There's a nearly infinite number of silly walks, throws, and lifts, but somehow people tend to settle on one best way of doing these things. However, scientists studying motor control have been hard pressed to figure out what exactly we're doing when we move. People may be striking a balance between sloth and speed: too slow and our throws lack oomph; too fast, and instead of dunking our donuts in our coffee, we dunk our whole fist. Or people might be minimizing some version of jerk—physicists' and engineers' term for changes in acceleration. (Roller coaster engineers, for example, balance jerk against speed and g's to keep the ride smooth and safe, but also fun.) But so far, such models that start by assuming people minimize error or jerk haven't allowed researchers to deduce what dictates how people move.
To help solve this recalcitrant problem, Konrad Körding and colleagues, as reported in PLoS Biology, took a page from economists, who have long used equations called utility functions that incorporate the costs and benefits of a situation. Say you like oranges better than apples, but oranges cost more. Given a certain budget for fruit, the utility function says how many of each you should buy. Similarly, Körding and colleagues observed people's preferred movements, then inferred an underlying utility function that presumably describes bias in the nervous system for different movements.
To see which movements people preferred, the researchers engaged people in a simple virtual reality system. The subjects moved a joystick that fought back: it was connected to a set of motors that produced varying forces—with a strong force for a short time, say, or a mild force for a longer time. Over and over, the subjects moved their cursors from one spot to another. After each pair of moves, the subjects then chose which of the two movements they found easier.

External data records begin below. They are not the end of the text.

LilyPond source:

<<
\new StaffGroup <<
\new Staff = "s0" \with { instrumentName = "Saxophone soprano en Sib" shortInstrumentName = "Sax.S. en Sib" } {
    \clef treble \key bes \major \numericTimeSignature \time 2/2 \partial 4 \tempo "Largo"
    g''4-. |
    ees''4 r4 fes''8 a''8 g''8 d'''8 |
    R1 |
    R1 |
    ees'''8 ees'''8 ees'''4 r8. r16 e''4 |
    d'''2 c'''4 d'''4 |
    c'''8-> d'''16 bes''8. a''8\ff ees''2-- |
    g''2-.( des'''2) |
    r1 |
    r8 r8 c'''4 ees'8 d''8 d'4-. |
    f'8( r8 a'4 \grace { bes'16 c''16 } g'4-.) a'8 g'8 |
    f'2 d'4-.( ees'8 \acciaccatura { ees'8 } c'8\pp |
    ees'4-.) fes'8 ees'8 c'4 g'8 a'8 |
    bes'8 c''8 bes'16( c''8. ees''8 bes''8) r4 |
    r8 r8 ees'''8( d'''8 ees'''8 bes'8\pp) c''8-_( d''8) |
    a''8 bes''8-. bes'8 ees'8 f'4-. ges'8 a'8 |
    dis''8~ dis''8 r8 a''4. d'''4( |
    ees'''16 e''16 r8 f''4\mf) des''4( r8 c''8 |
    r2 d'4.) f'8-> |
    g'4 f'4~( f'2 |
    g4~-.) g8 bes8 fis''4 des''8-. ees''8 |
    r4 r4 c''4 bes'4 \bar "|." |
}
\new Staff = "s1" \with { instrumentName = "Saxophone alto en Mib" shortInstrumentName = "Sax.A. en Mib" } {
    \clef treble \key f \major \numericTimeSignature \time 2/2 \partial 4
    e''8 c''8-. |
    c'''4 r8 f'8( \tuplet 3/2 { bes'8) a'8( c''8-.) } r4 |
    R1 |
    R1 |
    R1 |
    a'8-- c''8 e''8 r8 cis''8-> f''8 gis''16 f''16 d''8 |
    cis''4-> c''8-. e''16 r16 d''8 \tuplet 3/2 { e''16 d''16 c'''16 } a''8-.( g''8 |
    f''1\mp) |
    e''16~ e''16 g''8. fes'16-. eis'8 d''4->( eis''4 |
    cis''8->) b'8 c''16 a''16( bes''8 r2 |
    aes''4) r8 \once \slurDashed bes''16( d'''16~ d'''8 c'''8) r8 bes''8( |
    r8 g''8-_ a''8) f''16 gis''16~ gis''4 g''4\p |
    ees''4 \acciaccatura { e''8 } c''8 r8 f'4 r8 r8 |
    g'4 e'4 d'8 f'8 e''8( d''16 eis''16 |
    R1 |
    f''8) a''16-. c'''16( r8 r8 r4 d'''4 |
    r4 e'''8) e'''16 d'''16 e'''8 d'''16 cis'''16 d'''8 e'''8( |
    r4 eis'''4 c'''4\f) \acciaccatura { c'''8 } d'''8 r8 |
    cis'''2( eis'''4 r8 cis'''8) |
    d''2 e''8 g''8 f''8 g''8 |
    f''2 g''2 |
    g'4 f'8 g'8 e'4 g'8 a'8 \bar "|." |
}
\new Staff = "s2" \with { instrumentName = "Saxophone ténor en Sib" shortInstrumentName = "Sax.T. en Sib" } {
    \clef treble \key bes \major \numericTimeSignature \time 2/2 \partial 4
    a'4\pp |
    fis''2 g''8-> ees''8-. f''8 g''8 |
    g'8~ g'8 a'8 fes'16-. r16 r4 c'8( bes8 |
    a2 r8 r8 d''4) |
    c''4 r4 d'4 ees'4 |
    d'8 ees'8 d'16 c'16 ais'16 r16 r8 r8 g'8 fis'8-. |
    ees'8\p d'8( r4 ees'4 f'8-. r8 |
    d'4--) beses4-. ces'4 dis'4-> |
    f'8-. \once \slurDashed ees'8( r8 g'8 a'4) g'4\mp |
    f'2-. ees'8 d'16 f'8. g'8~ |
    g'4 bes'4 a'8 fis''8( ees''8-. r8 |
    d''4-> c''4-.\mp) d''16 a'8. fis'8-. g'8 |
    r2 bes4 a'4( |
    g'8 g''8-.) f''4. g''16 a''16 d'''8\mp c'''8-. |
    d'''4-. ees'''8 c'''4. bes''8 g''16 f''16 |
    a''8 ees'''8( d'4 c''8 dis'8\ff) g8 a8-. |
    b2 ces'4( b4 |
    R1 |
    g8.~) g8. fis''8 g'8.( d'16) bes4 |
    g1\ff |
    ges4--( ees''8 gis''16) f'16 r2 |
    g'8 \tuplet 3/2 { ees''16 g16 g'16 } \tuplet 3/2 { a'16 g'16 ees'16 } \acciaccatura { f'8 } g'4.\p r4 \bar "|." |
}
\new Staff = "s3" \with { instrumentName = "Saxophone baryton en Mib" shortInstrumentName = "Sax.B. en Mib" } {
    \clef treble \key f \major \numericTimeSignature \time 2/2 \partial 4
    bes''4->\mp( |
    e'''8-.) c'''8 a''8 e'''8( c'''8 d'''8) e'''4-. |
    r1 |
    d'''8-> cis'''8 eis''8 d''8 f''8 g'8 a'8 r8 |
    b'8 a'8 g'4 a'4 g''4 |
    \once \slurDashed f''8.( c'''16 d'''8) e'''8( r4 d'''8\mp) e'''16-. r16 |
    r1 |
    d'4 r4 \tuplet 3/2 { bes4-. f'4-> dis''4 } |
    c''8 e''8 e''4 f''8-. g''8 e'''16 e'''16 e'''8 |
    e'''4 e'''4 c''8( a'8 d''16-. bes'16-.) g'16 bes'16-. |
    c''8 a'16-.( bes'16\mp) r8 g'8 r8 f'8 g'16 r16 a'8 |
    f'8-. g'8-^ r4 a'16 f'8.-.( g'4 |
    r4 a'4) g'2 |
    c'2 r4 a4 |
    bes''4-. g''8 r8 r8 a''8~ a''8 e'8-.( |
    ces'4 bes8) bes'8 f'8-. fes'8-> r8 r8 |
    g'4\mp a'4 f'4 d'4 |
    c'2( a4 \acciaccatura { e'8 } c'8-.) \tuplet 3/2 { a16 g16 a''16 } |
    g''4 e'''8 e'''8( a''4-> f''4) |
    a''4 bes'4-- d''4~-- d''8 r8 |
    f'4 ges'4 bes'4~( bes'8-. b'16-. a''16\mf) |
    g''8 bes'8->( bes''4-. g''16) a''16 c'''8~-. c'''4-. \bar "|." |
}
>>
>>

In this way, the researchers were able to rank a large set of different movements relative to each other by individuals' preferences. They found a surprising amount of agreement among the subjects on which movements were preferable. They also got a counterintuitive result: as the duration of the resistance got longer, people actually preferred stronger resistance. The researchers speculate that subjects didn't mind larger resistance when it acted over a longer period because the force takes longer to ramp up to its maximum value. Subjects would have more time to adjust—just as when someone gradually pushes into you, you can stay standing by leaning into them, whereas if they shove you with the same force it can knock you off balance.
By showing that utility functions can be of use not only in explaining the marketplace but also motor control, Körding and colleagues have added a new tool to biologists' repertoire. Though their approach hasn't closed the case on the mysteries of movement, it could help explain why we settle for a particular, non-silly walk.